Access to profiling information should be non-intrusive: don’t interrupt the CPU execution flow or change power states. But most monitoring tools available are running on the target (ftrace, perf, powertop, …

So, we want everything to run on a host instead of on the target. We don’t want to rebuild the code for profiling. We want a generic way to describe the SoC so generic debugging and visualisation tools can be developed - like device tree for configuring the kernel.

libSoCCA enables non-intrusive access to SoC registers through JTAG. It abstracts the platform through SVD files. The target OS is not involved at all, the host can also be anything since it’s written in Python.

Why JTAG? It’s the only existing solution for non-intrusive access. Most SoCs support it. OpenOCD is a generic way to use it.

The SVD (System View Description) file is an XML description of the SoC registers. With the SVD file, it’s possible to make a generic visualiser that allows access to registers by name and access the bitfields.

In this case, we want to access the memory without stopping the CPU instead of using JTAG to insert a breakpoint as usually. libSoCCA abstracts this interface, so other access methods would be possible as well, in case JTAG is not available. With the SVD files, it’s possible to access the registers and bitfields by name from Python.

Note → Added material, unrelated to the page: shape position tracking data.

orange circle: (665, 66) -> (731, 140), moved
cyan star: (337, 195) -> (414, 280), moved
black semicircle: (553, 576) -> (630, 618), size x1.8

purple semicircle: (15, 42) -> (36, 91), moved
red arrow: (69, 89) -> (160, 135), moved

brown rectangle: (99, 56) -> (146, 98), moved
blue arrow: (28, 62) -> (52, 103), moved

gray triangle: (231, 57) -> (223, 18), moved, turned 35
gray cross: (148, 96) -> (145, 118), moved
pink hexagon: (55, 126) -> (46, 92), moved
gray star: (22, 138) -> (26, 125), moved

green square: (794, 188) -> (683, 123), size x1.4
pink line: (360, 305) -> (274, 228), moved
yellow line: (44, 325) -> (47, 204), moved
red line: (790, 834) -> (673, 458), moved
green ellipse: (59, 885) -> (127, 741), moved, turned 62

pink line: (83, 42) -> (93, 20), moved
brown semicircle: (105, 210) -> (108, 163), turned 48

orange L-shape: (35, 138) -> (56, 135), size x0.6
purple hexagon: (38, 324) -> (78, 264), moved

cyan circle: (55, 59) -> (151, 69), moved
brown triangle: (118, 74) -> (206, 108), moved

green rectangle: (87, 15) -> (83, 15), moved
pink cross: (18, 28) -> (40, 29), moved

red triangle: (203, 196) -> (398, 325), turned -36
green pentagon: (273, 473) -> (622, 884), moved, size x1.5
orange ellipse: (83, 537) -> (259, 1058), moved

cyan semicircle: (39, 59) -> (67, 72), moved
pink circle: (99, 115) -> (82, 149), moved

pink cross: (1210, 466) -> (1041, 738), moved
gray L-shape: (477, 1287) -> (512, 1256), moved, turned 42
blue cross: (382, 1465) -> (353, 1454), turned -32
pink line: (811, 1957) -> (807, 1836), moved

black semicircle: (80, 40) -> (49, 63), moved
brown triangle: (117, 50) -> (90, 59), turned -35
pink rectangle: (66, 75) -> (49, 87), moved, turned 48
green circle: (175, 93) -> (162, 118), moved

An architecture abstraction layer gives a generic interface to subsystems like clock and PMU. Currently supported architectures are ARMv7 and ARMv8, in AMLogic S905X, NXP i.MX7ULP, STM32F4.

PMUgraph is an application that uses the PMU to plot a live view of the CPU load and memory accesses. The overhead is limited to 480 bytes per second over the interconnect for a 10Hz update rate (on a 400MByte/s bus). It’s even negligible compared to the 500KBps JTAG speed.

Clock tool under development to snapshot the clock states. This allows realtime clock tree visualisation, but also realtime clock control, and detecting powerstate changes using watchpoints.

The dream is to have a single tool that can snapshot all state: power consumption, CPU load, …

Problems encountered while doing this:

  • ARM Coresight is not very well documented for anything other than normal debugging of the CPU. It’s rather an overload of information that is not relevant. Not all SoCs turn out to have the same features for debugging. For example, the OMAP3 doesn’t allow to read the PMU directly from JTAG, it has to be done by stopping the CPU and using cp15.
  • Not many platforms provide SVD files. In addition, they are incomplete, e.g. the PMU is not desribed. SVD files don’t support include directives, so they wrote a tool to merge SVD files.
  • OpenOCD is not always easy to setup. The telnet API is not really machine-accessible because warning messages are mixed with normal output. The OpenOCD Python library has some shortcomings, e.g. it doesn’t handle async events in a race-free way. Should be rewritten using a different API than telnet.

Future work:

  • Support for watchpoints/breakpoints to reduce amount of polling required.
  • Integrate in CI framework.
  • LibSoCCA should be reintrant so there can be multiple users of the JTAG interface.
  • Documentation, more SoCs, more applications.